Short exercise:
Set out every line of the rows below as a single numbered list, omitting any blank lines.
##############################
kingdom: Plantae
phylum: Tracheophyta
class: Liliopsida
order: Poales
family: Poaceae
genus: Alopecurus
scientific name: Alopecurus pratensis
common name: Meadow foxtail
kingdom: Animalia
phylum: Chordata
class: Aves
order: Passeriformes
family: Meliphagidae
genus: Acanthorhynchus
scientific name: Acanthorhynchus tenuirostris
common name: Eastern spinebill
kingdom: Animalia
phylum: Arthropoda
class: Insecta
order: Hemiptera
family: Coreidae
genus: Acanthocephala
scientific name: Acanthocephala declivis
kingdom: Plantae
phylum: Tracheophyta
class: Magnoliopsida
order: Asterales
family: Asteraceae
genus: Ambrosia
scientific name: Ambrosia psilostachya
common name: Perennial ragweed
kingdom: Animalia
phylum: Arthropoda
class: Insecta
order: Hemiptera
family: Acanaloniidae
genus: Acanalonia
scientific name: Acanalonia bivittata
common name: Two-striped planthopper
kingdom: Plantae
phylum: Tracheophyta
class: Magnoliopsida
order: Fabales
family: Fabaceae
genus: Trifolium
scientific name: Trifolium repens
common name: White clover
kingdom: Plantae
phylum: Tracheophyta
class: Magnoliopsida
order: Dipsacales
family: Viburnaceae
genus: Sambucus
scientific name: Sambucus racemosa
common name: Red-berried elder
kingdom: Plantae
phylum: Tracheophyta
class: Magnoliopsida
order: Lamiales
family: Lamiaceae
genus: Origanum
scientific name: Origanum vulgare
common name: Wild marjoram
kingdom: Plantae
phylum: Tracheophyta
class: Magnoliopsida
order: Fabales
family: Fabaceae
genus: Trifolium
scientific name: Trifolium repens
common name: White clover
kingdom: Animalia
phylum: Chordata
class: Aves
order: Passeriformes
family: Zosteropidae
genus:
##############################
Completed task:
1. kingdom: Plantae
2. phylum: Tracheophyta
3. class: Liliopsida
4. order: Poales
5. family: Poaceae
6. genus: Alopecurus
7. scientific name: Alopecurus pratensis
8. common name: Meadow foxtail
9. kingdom: Animalia
10. phylum: Chordata
11. class: Aves
12. order: Passeriformes
13. family: Meliphagidae
14. genus: Acanthorhynchus
15. scientific name: Acanthorhynchus tenuirostris
16. common name: Eastern spinebill
17. kingdom: Animalia
18. phylum: Arthropoda
19. class: Insecta
20. order: Hemiptera
21. family: Coreidae
22. genus: Acanthocephala
23. scientific name: Acanthocephala declivis
24. kingdom: Plantae
25. phylum: Tracheophyta
26. class: Magnoliopsida
27. order: Asterales
28. family: Asteraceae
29. genus: Ambrosia
30. scientific name: Ambrosia psilostachya
31. common name: Perennial ragweed
32. kingdom: Animalia
33. phylum: Arthropoda
34. class: Insecta
35. order: Hemiptera
36. family: Acanaloniidae
37. genus: Acanalonia
38. scientific name: Acanalonia bivittata
39. common name: Two-striped planthopper
40. kingdom: Plantae
41. phylum: Tracheophyta
42. class: Magnoliopsida
43. order: Fabales
44. family: Fabaceae
45. genus: Trifolium
46. scientific name: Trifolium repens
47. common name: White clover
48. kingdom: Plantae
49. phylum: Tracheophyta
50. class: Magnoliopsida
51. order: Dipsacales
52. family: Viburnaceae
53. genus: Sambucus
54. scientific name: Sambucus racemosa
55. common name: Red-berried elder
56. kingdom: Plantae
57. phylum: Tracheophyta
58. class: Magnoliopsida
59. order: Lamiales
60. family: Lamiaceae
61. genus: Origanum
62. scientific name: Origanum vulgare
63. common name: Wild marjoram
64. kingdom: Plantae
65. phylum: Tracheophyta
66. class: Magnoliopsida
67. order: Fabales
68. family: Fabaceae
69. genus: Trifolium
70. scientific name: Trifolium repens
71. common name: White clover
72. kingdom: Animalia
73. phylum: Chordata
74. class: Aves
75. order: Passeriformes
76. family: Zosteropidae
77. genus:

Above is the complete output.